── MATERIAL SHOWN ──

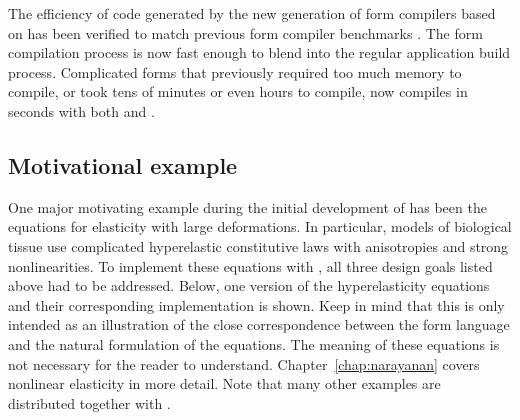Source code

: The efficiency of code generated by the new generation of form compilers
based on \ufl{} has been verified to match previous form compiler
benchmarks \citep{AlnaesMardal2009b,OelgaardWells2010}.  The form
compilation process is now fast enough to blend into the regular
application build process.  Complicated forms that previously required
too much memory to compile, or took tens of minutes or even hours to
compile, now compiles in seconds with both \sfc{} and \ffc{}.

\subsection{Motivational example}
\label{ufl:sec:example}

One major motivating example during the initial development of \ufl{} has
been the equations for elasticity with large deformations.  In particular,
models of biological tissue use complicated hyperelastic constitutive
laws with anisotropies and strong nonlinearities.  To implement these
equations with \fenics{}, all three design goals listed above had to be
addressed. Below, one version of the hyperelasticity equations and their
corresponding \ufl{} implementation is shown.  Keep in mind that this is
only intended as an illustration of the close correspondence between the
form language and the natural formulation of the equations.  The meaning
of these equations is not necessary for the reader to understand.
Chapter~\ref{chap:narayanan} covers nonlinear elasticity in more detail.
Note that many other examples are distributed together with \ufl{}.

───

* [THE TASK]:
Output, exactly and with no other text, the line that contains "addressed. Below, one" and all lines from there to the end of the records.

* [ANSWER SECTION]:
addressed. Below, one version of the hyperelasticity equations and their
corresponding \ufl{} implementation is shown.  Keep in mind that this is
only intended as an illustration of the close correspondence between the
form language and the natural formulation of the equations.  The meaning
of these equations is not necessary for the reader to understand.
Chapter~\ref{chap:narayanan} covers nonlinear elasticity in more detail.
Note that many other examples are distributed together with \ufl{}.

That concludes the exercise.